The use of both the application heap (claimed with sbrk) and mmap introduces some additional complexity that might be unnecessary:

Allocated Arena - the main arena uses the application's heap. Other arenas use mmap'd heaps. To map a chunk to a heap, you need to know which case applies. If this bit is 0, the chunk comes from the main arena and the main heap. If this bit is 1, the chunk comes from mmap'd memory and the location of the heap can be computed from the chunk's address.

So the question now is, if we're already using mmap(2) , why not just allocate an arena at process start with mmap(2) instead of using sbrk(2) ? Especially so if, as quoted, it is necessary to track which allocation type was used. There are several reasons:

  1. mmap(2) may not be supported.
  2. sbrk(2) is already initialized for a process, whereas mmap(2) would introduce additional requirements.
  3. As glibc wiki says, "If the request is large enough, mmap() is used to request memory directly from the operating system [...] and there may be a limit to how many such mappings there can be at one time. "
  4. A memory map allocated with mmap(2) cannot be extended as easily. Linux has mremap(2) , but its use limits the allocator to kernels which support it. Premapping many pages with PROT_NONE access uses too much virtual memory. Using MMAP_FIXED unmaps any mapping which may have been there before without warning. sbrk(2) has none of these problems, and is explicitly designed to allow for extending its memory safely.

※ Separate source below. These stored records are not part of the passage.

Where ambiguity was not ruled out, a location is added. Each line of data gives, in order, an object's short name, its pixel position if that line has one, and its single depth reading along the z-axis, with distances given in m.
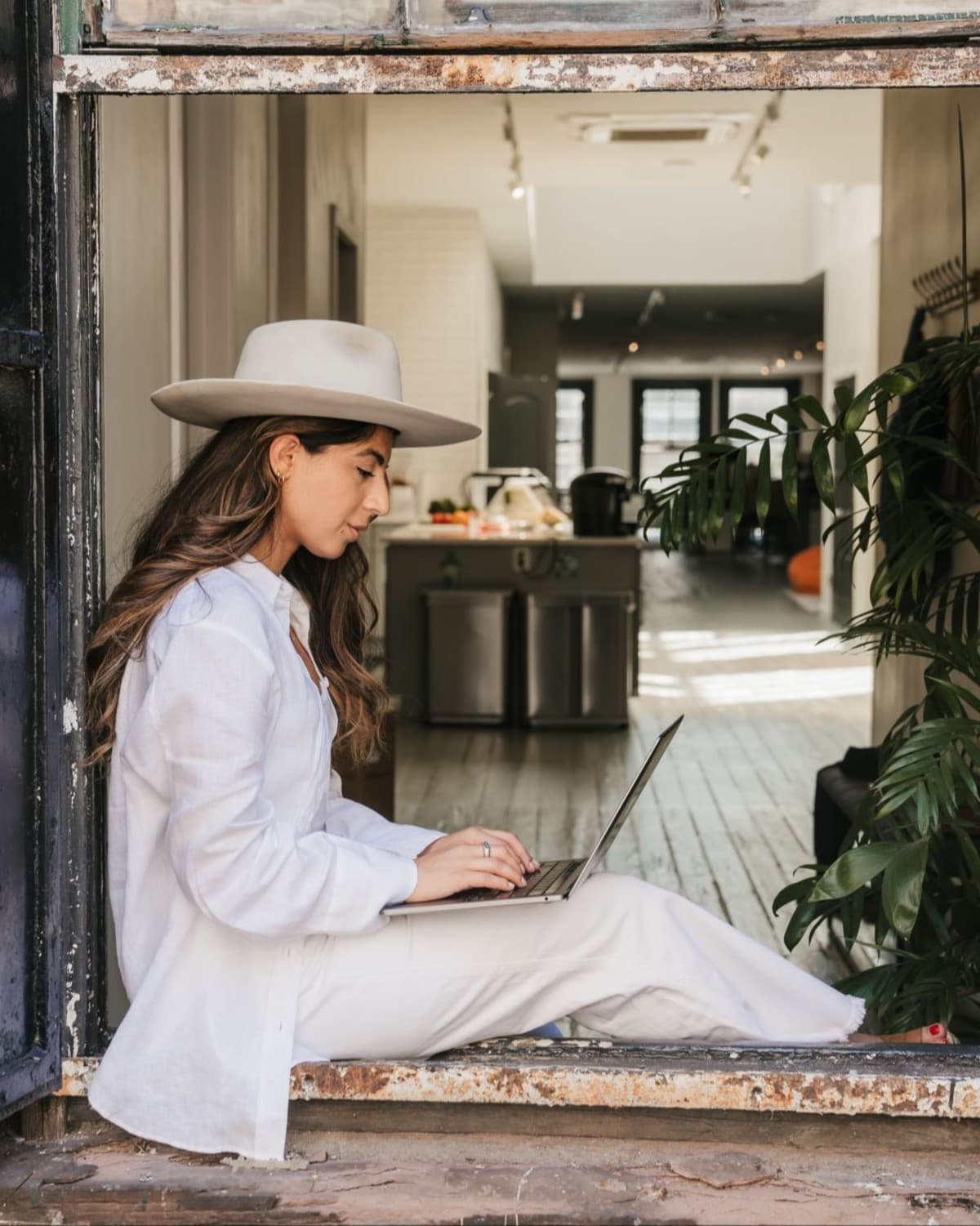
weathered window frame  1.86
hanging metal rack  3.96
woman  1.81
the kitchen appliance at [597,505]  8.38
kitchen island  7.95
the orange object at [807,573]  15.60
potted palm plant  2.07
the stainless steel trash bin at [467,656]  7.79
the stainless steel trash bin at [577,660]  7.66
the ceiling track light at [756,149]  7.80
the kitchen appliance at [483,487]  11.48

mmap() didn't exist in the early versions of Unix. brk() was the only way to increase the size of the data segment of the process at that time. The first version of Unix with mmap() was SunOS in the mid 80's, the first open-source version was BSD-Reno in 1990.

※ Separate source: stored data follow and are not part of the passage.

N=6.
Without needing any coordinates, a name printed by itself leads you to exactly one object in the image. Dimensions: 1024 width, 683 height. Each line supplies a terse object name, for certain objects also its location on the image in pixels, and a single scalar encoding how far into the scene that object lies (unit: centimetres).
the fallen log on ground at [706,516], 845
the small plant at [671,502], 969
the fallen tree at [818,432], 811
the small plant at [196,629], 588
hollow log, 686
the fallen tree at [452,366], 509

And to be usable for malloc() you don't want to require a real file to back up the memory. In 1988 SunOS implemented /dev/zero for this purpose, and in the 1990's HP-UX implemented the MAP_ANONYMOUS flag.

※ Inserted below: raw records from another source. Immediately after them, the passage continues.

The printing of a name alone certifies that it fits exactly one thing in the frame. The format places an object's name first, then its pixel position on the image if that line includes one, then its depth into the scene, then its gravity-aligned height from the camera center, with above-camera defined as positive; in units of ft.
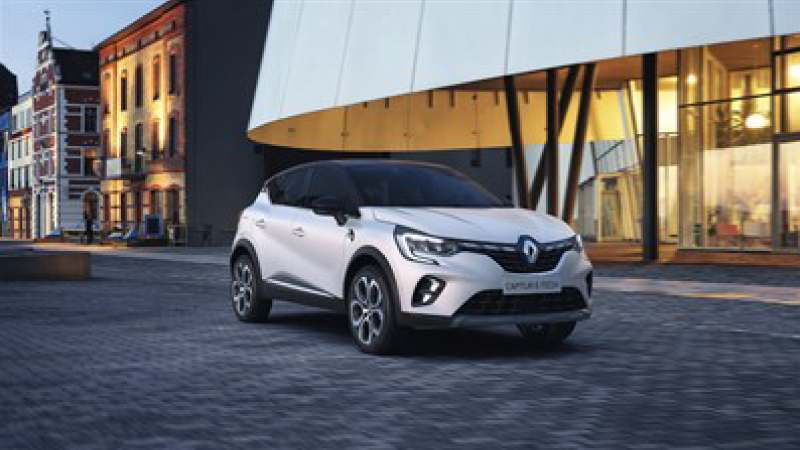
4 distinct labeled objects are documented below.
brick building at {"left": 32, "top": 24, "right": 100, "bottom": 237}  224.33 +17.37
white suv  25.98 -1.03
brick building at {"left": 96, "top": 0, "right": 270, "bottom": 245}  156.76 +15.55
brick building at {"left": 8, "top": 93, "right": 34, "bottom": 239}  259.19 +11.88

There are now versions of mmap() that offer a variety of methods to allocate the heap.

The obvious advantage is that you can grow the last allocation in place , which is something you can't do with mmap(2) ( mremap(2) is a Linux extension, not portable).

For naive (and not-so-naive) programs which are using realloc(3) eg. to append to a string, this translates in a 1 or 2 orders of magnitude speed boost;-)

I don't know the details on Linux specifically, but on FreeBSD for several years now mmap is preferred and jemalloc in FreeBSD's libc has sbrk() completely disabled. brk()/sbrk() are not implemented in the kernel on the newer ports to aarch64 and risc-v.

If I understand the history of jemalloc correctly, it was originally the new allocator in FreeBSD's libc before it was broken out and made portable. Now FreeBSD is a downstream consumer of jemalloc. Its very possible that its preference for mmap() over sbrk() originated with the characteristics of the FreeBSD VM system that was built around implementing the mmap interface.

It's worth noting that in SUS and POSIX brk/sbrk are deprecated and should be considered non-portable at this point . If you are working on a new allocator you probably don't want to depend on them.